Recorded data
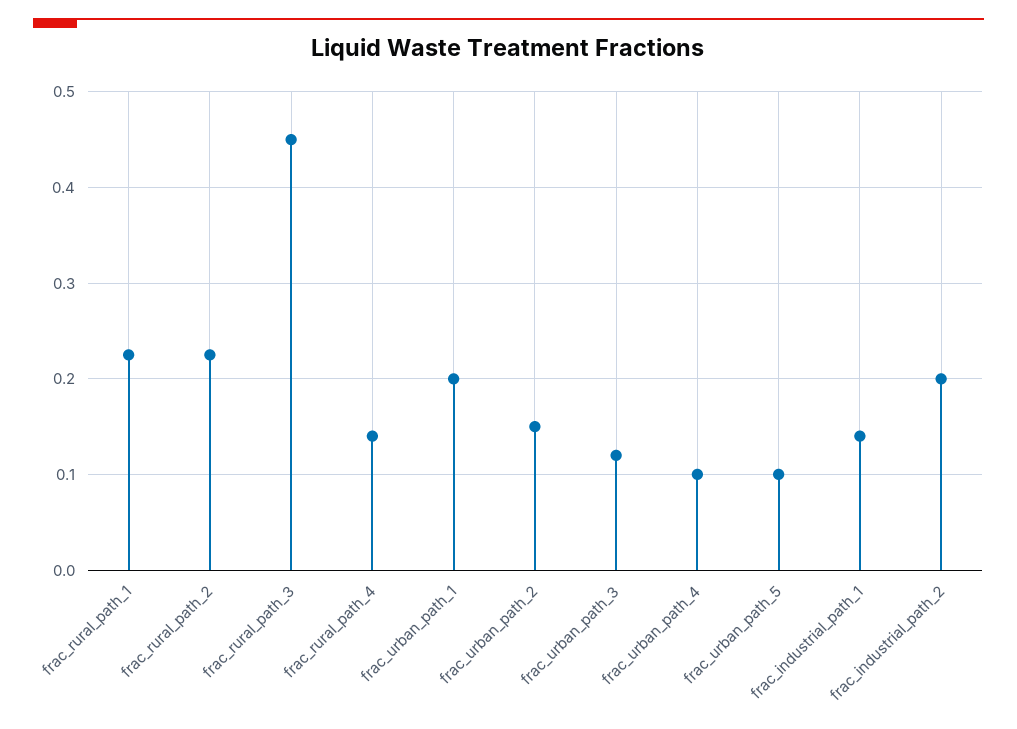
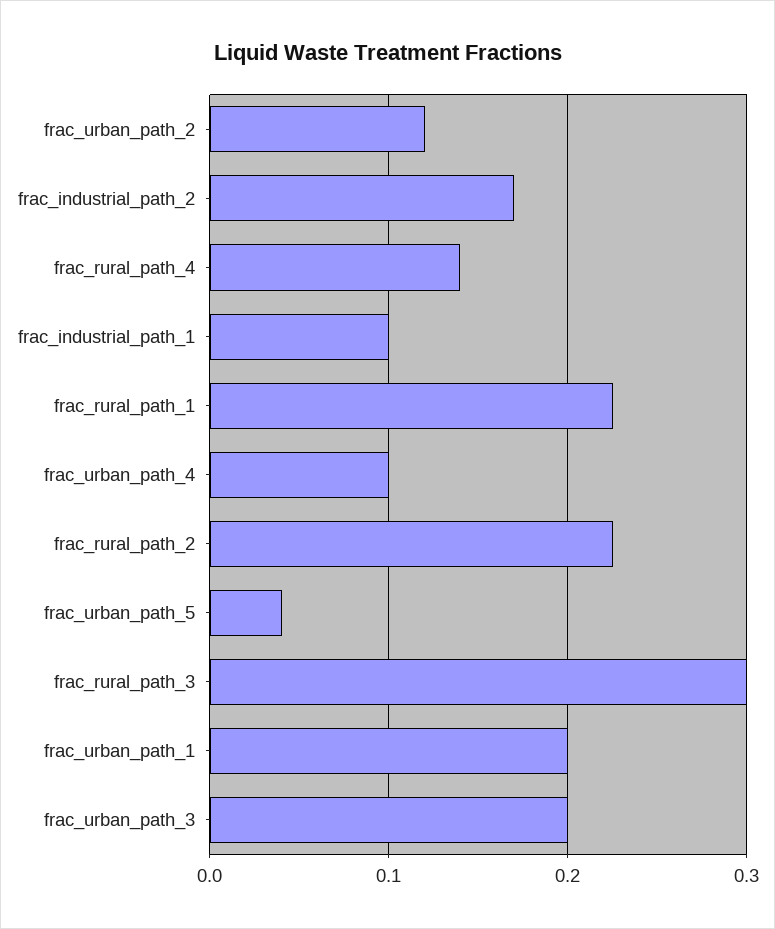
  {
    "frac_rural_path_1": 0.23,
    "frac_rural_path_2": 0.23,
-   "frac_rural_path_3": 0.45,
+   "frac_rural_path_3": 0.3,
    "frac_rural_path_4": 0.14,
    "frac_urban_path_1": 0.2,
-   "frac_urban_path_2": 0.15,
+   "frac_urban_path_2": 0.12,
-   "frac_urban_path_3": 0.12,
+   "frac_urban_path_3": 0.2,
    "frac_urban_path_4": 0.1,
-   "frac_urban_path_5": 0.1,
+   "frac_urban_path_5": 0.04,
-   "frac_industrial_path_1": 0.14,
+   "frac_industrial_path_1": 0.1,
-   "frac_industrial_path_2": 0.2
+   "frac_industrial_path_2": 0.17
  }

• TASK PROMPT:
The preceding entries are to be returned verbatim, with every picture excluded.

• EXPECTED ANSWER:
  {
    "frac_rural_path_1": 0.23,
    "frac_rural_path_2": 0.23,
-   "frac_rural_path_3": 0.45,
+   "frac_rural_path_3": 0.3,
    "frac_rural_path_4": 0.14,
    "frac_urban_path_1": 0.2,
-   "frac_urban_path_2": 0.15,
+   "frac_urban_path_2": 0.12,
-   "frac_urban_path_3": 0.12,
+   "frac_urban_path_3": 0.2,
    "frac_urban_path_4": 0.1,
-   "frac_urban_path_5": 0.1,
+   "frac_urban_path_5": 0.04,
-   "frac_industrial_path_1": 0.14,
+   "frac_industrial_path_1": 0.1,
-   "frac_industrial_path_2": 0.2
+   "frac_industrial_path_2": 0.17
  }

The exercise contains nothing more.